*** EXCERPT ***

Selective YouTube Upload Filtering or Erratic Smart Software?

May 4, 2021

I received some information about a YouTuber named Aquachiggers. I watched this person’s eight minute video in which Aquachigger explained that his videos had been downloaded from YouTube. Then an individual (whom I shall described as an alleged bad actor) uploaded those Aquachigger videos with a the alleged bad actor’s voice over. I think the technical term for this is a copyright violation taco.

I am not sure who did what in this quite unusual recycling of user content. What’s clear is that YouTube’s mechanism to determine if an uploaded video violates Google rules (who really knows what these are other than the magic algorithms which operate like tireless, non-human Amazon warehouse workers). Allegedly Google’s YouTube digital third grade teacher software can spot copyright violations and give the bad actor a chance to rehabilitate an offending video.

According to Aquachigger, content was appropriated, and then via logic which is crystalline to Googlers, notified Aquachigger that his channel would be terminated for copyright violation. Yep, the “creator” Aquachigger would be banned from YouTube, losing ad revenue and subscriber access, because an alleged bad actor took the Aquachigger content, slapped an audio track over it, and monetized that content. The alleged bad actor is generating revenue by unauthorized appropriation of another person’s content. The key is that the alleged bad actor generates more clicks than the “creator” Aquachigger.

Following this?

*** End of EXCERPT ***
*** DATASET ***

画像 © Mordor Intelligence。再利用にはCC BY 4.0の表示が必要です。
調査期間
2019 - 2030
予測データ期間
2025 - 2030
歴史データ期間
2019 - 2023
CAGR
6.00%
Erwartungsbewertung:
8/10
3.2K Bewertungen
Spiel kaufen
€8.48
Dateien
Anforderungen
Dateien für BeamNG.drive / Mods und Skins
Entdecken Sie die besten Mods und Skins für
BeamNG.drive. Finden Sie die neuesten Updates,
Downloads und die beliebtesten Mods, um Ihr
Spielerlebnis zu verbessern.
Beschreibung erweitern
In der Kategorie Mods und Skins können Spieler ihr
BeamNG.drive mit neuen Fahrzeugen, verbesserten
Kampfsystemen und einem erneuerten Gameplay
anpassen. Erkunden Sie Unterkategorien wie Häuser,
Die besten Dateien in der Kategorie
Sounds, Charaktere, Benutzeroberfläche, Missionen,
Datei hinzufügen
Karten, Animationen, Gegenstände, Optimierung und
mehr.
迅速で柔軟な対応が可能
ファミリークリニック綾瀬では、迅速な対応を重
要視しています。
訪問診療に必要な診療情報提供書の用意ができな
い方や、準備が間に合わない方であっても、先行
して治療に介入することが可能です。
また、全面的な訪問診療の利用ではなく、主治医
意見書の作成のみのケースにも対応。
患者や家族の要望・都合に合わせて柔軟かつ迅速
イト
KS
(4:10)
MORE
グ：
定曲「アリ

*** End of DATASET ***
*** DATASET ***

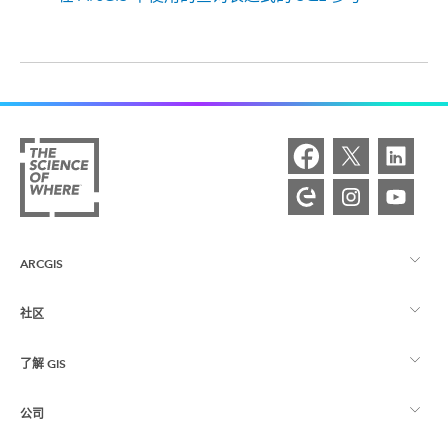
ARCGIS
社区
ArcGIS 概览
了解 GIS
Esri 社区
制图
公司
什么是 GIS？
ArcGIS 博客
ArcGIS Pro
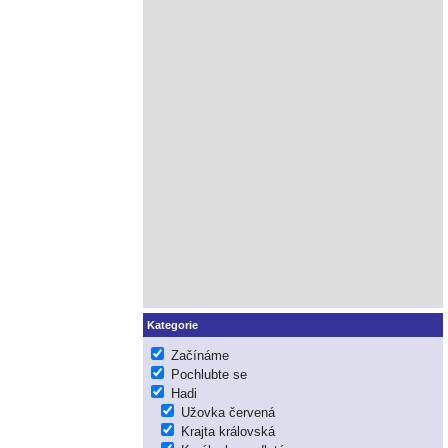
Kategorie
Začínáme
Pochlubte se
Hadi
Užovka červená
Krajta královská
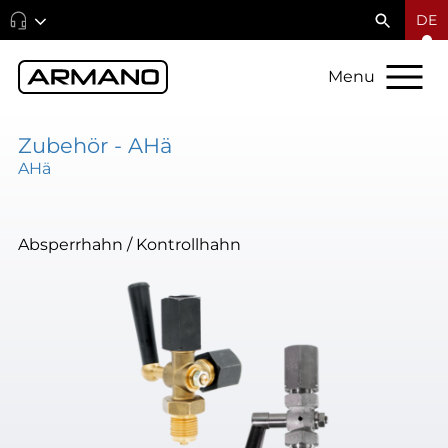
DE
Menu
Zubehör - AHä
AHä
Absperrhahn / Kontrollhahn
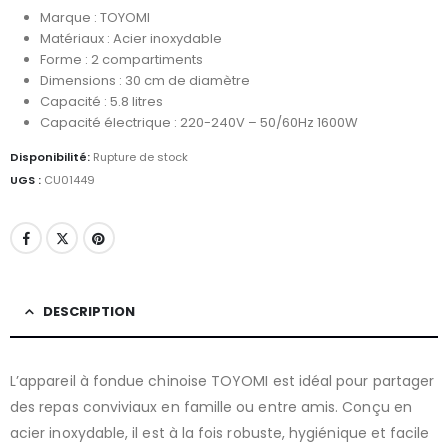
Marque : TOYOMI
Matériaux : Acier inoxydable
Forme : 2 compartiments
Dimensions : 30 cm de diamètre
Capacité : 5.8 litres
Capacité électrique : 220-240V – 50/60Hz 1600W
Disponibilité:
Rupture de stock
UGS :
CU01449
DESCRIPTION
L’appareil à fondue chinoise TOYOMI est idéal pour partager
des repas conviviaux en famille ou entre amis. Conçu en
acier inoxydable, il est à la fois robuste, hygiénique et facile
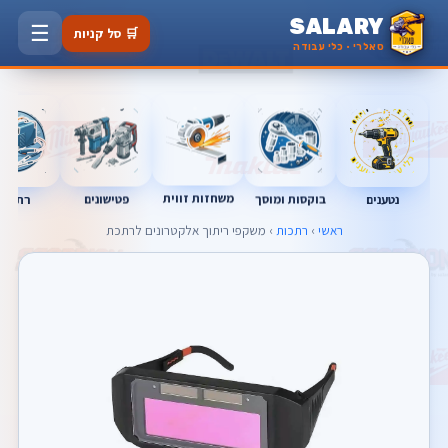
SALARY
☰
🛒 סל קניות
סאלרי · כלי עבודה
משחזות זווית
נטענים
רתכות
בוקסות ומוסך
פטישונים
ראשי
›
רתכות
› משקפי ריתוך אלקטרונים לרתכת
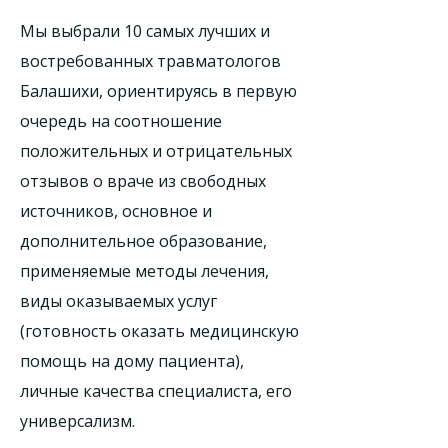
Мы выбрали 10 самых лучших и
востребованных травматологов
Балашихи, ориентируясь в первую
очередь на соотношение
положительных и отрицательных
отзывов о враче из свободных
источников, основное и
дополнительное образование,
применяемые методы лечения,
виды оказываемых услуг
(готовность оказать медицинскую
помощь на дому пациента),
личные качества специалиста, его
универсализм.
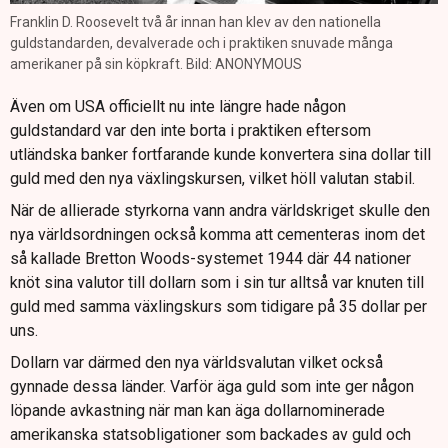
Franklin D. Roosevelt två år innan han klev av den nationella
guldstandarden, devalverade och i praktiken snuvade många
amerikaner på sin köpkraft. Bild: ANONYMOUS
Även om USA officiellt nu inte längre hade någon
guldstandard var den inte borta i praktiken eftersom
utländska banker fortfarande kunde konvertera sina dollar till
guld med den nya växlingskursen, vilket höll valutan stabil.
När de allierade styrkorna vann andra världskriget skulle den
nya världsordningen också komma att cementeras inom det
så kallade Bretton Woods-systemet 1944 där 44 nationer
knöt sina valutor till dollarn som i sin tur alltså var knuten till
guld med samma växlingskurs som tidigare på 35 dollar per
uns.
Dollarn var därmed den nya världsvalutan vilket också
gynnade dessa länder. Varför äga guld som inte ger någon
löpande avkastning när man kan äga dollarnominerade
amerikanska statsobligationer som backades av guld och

*** End of DATASET ***
*** DATASET ***

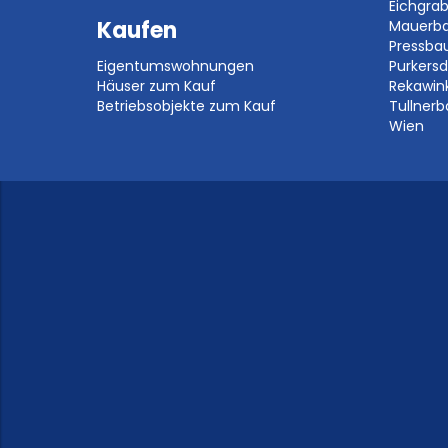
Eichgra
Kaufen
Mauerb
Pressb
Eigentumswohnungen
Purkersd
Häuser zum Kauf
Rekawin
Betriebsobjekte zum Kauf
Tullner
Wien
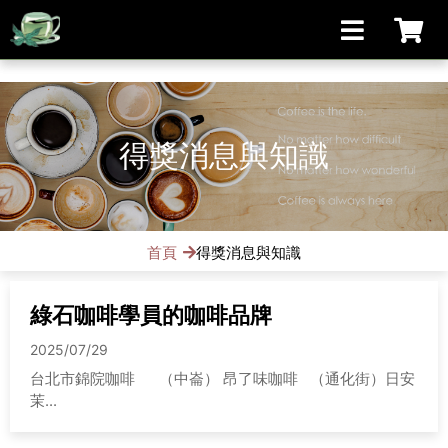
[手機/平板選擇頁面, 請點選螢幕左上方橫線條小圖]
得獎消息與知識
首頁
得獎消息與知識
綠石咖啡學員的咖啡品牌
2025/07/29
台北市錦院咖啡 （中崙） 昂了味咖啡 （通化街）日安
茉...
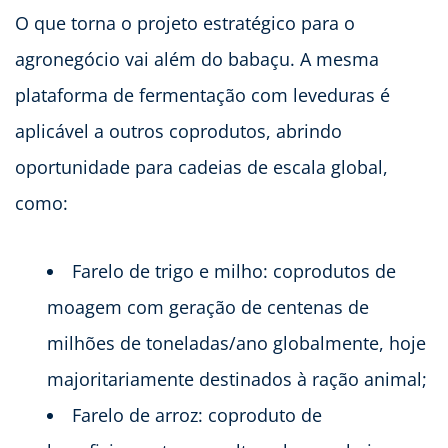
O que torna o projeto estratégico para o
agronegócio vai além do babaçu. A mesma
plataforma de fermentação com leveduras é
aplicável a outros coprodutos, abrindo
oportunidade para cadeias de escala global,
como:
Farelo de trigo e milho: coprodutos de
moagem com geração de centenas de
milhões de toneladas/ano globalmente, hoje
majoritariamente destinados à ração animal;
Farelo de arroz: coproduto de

*** End of DATASET ***

◆ THINGS TO DO:
a - In the post about YouTube upload filtering, what did YouTube notify Aquachigger would happen to his channel?
b - Please go on with the post about YouTube upload filtering, starting right after its final line.

◆ RESPONSES PER TASK:
a - His channel would be terminated for copyright violation.

b -
I decided to test the YouTube embedded content filtering system. I inserted a 45 second segment from a Carnegie Mellon news release about one of its innovations. I hit the upload button and discovered that after the video was uploaded to YouTube, the Googley system informed me that the video with the Carnegie Mellon news snip required further processing. The Googley system labored for three hours. I decided to see what would happen if I uploaded the test segment to Facebook. Zippity-doo. Facebook accepted my test video.

What I learned from my statistically insignificant test that I could formulate some tentative questions; for example:

  1. If YouTube could “block” my upload of the video PR snippet, would YouTube be able to block the Aquachigger bad actor’s recycled Aquachigger content?
  2. Why would YouTube block a snippet of a news release video from a university touting its technical innovation?
  3. Why would YouTube, create the perception that Aquachigger be “terminated”?
  4. Would YouTube be allowing the unauthorized use of Aquachigger content in order to derive more revenue from that content on the much smaller Aquachigger follower base?

Interesting questions. I don’t have answers, but this Aquachigger incident and my test indicate that consistency is the hobgoblin of some smart software. That’s why I laughed when I navigated to Jigsaw, a Google service, and learned that Google is committed to “protecting voices in conversation.” Furthermore:

Online abuse and toxicity stops people from engaging in conversation and, in extreme cases, forces people offline. We’re finding new ways to reduce toxicity, and ensure everyone can safely participate in online conversations.

I also learned:

Much of the world’s internet users experience digital censorship that restricts access to news, information, and messaging apps. We’re [Google] building tools to help people access the global internet.

Like I said, “Consistency.” Ho ho ho.